The figure below compares the analytical solution with the numerical approximation obtained using the Euler–Maruyama method with $N=1000$ . The left-hand plots show vertical slices of the gradient plot on the right, with each vertical line on the surface corresponding to a colored curve on the left. While the numerical solution exhibits some noise, it closely follows the shape of the exact solution. Increasing the number of simulations $N$ or decreasing the Euler–Maruyama time step improves the accuracy and reduces the variance of the approximation.

This example illustrates how stochastic simulation, enabled by the Feynman–Kac formula and numerical methods like Euler–Maruyama, can approximate PDE solutions. In practice, such stochastic approaches are especially valuable when dealing with high-dimensional systems or complex geometries where traditional PDE solvers become computationally prohibitive. One key advantage of the SDE-based method is its natural parallelism—each simulation, or realization, can be computed independently—making it well-suited for high-performance computing environments. While stochastic simulations introduce variance, this can be mitigated by increasing the number of realizations or refining the time discretization. Thus, stochastic differential equations provide a flexible and scalable alternative to deterministic PDE solvers, particularly in contexts where uncertainty is intrinsic or dimensionality poses a computational barrier. In contrast to traditional PDE solvers, which typically require solving for the entire solution over a grid, this method enables direct computation at specific points in space and time. This targeted approach allows computational resources to be focused on regions of interest, potentially resulting in substantial efficiency gains.

Applications

Finance

In quantitative finance, the Feynman–Kac formula is used to efficiently calculate solutions to the Black–Scholes equation to price options on stocks^[6] and zero-coupon bond prices in affine term structure models.

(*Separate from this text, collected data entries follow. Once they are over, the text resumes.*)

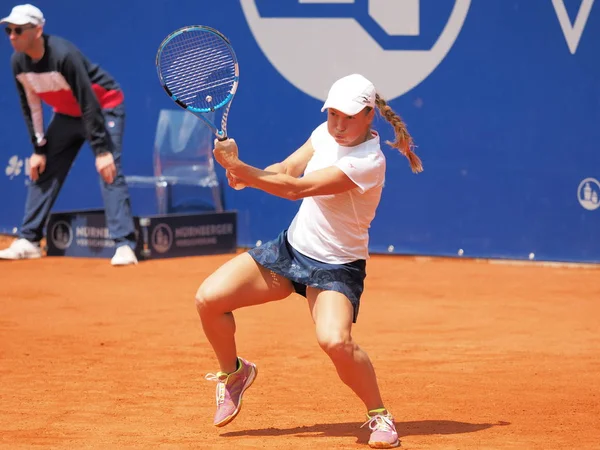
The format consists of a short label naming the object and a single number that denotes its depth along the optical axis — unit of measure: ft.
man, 57.57
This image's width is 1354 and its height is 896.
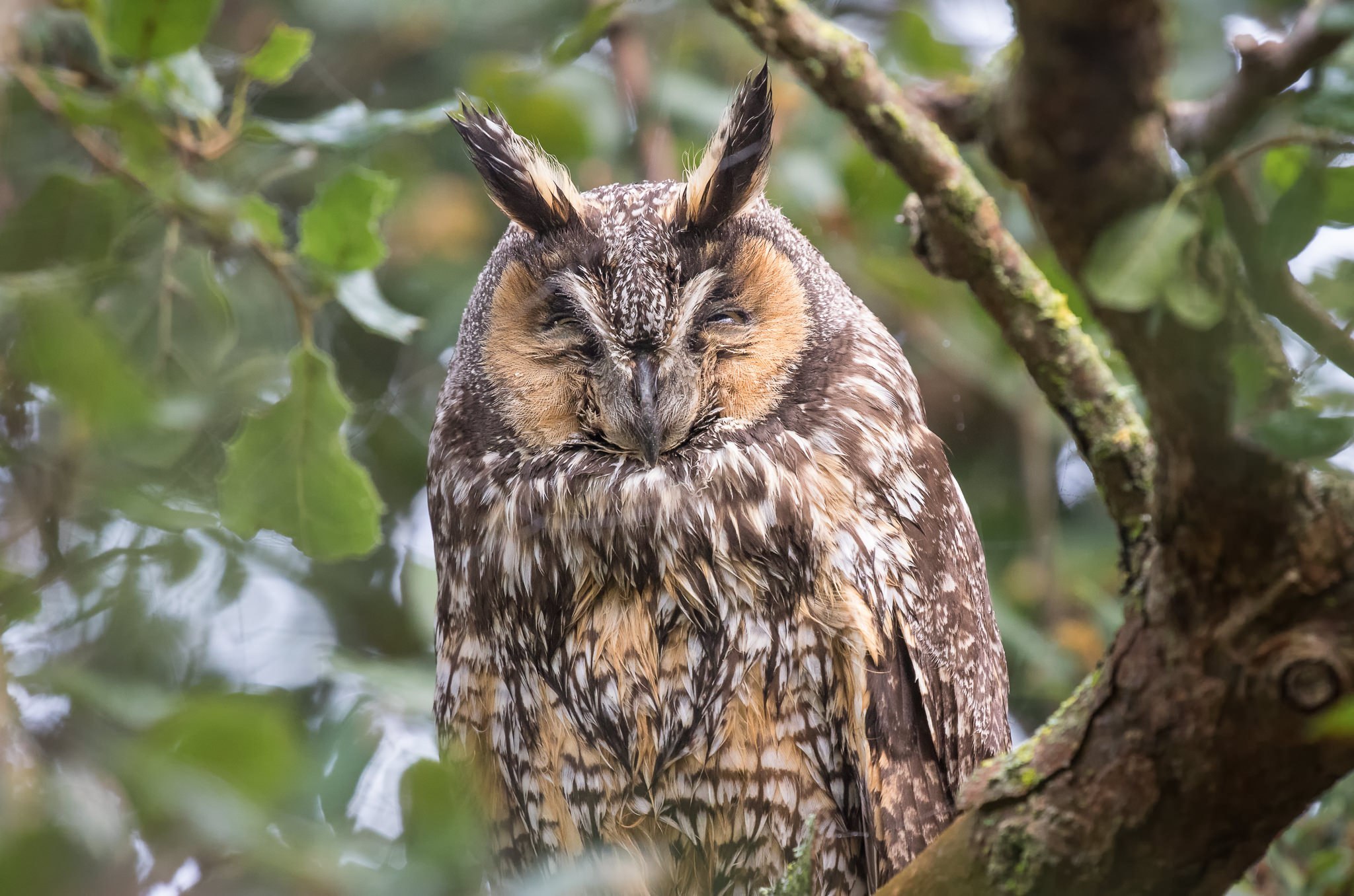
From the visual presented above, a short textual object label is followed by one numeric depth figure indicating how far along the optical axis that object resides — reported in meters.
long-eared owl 5.30
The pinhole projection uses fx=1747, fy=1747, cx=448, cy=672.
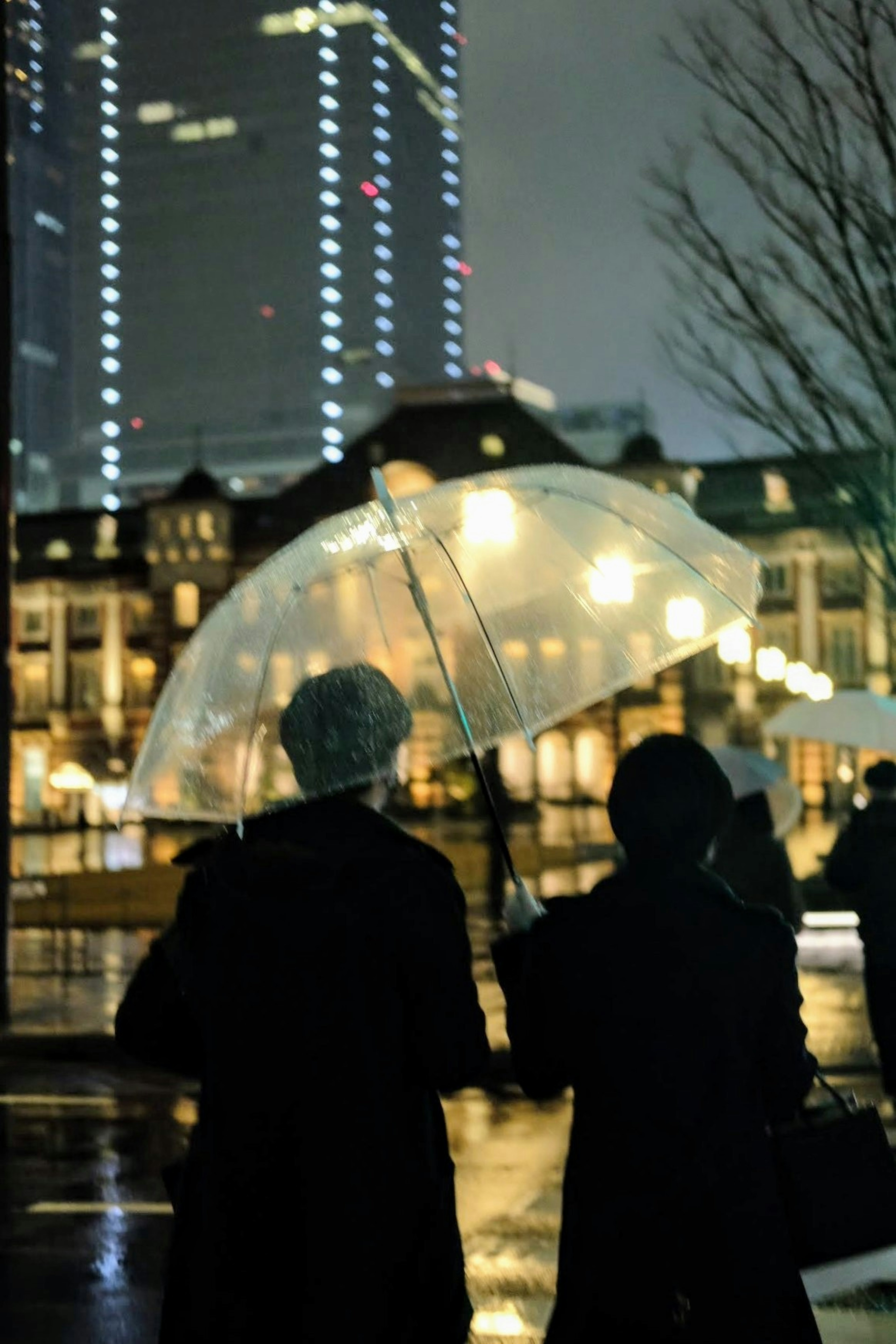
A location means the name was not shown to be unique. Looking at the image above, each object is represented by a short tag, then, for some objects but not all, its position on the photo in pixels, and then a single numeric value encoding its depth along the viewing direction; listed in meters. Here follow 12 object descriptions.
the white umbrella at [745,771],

For example, consider a stock price $S_{t}$ undergoing geometric Brownian motion $dS_{t}=\left(r_{t}dt+\sigma _{t}dW_{t}\right)S_{t}$ where $r_{t}$ is the risk-free interest rate and $\sigma _{t}$ is the volatility. Equivalently, by Itô's lemma, $d\ln S_{t}=\left(r_{t}-{\tfrac {1}{2}}\sigma _{t}^{2}\right)dt+\sigma _{t}\,dW_{t}.$ Now consider a European call option on an $S_{t}$ expiring at time $T$ with strike $K$ . At expiry, it is worth $(X_{T}-K)^{+}.$ Then, the risk-neutral price of the option, at time $t$ and stock price $x$ , is $u(x,t)=\operatorname {E} \left[e^{-\int _{t}^{T}r_{s}ds}(S_{T}-K)^{+}|\ln S_{t}=\ln x\right].$ Plugging into the Feynman–Kac formula, we obtain the Black–Scholes equation: ${\begin{cases}\partial _{t}u+Au-r_{t}u=0\\u(x,T)=(x-K)^{+}\end{cases}}$ where ${\textstyle A=(r_{t}-\sigma _{t}^{2}/2)\partial _{\ln x}+{\frac {1}{2}}\sigma _{t}^{2}\partial _{\ln x}^{2}=r_{t}x\partial _{x}+{\frac {1}{2}}\sigma _{t}^{2}x^{2}\partial _{x}^{2}.}$ More generally, consider an option expiring at time $T$ with payoff $g(S_{T})$ . The same calculation shows that its price $u(x,t)$ satisfies ${\begin{cases}\partial _{t}u+Au-r_{t}u=0\\u(x,T)=g(x).\end{cases}}$ Some other options like the American option do not have a fixed expiry. Some options have value at expiry determined by the past stock prices. For example, an average option has a payoff that is not determined by the underlying price at expiry but by the average underlying price over some predetermined period of time. For these, the Feynman–Kac formula does not directly apply.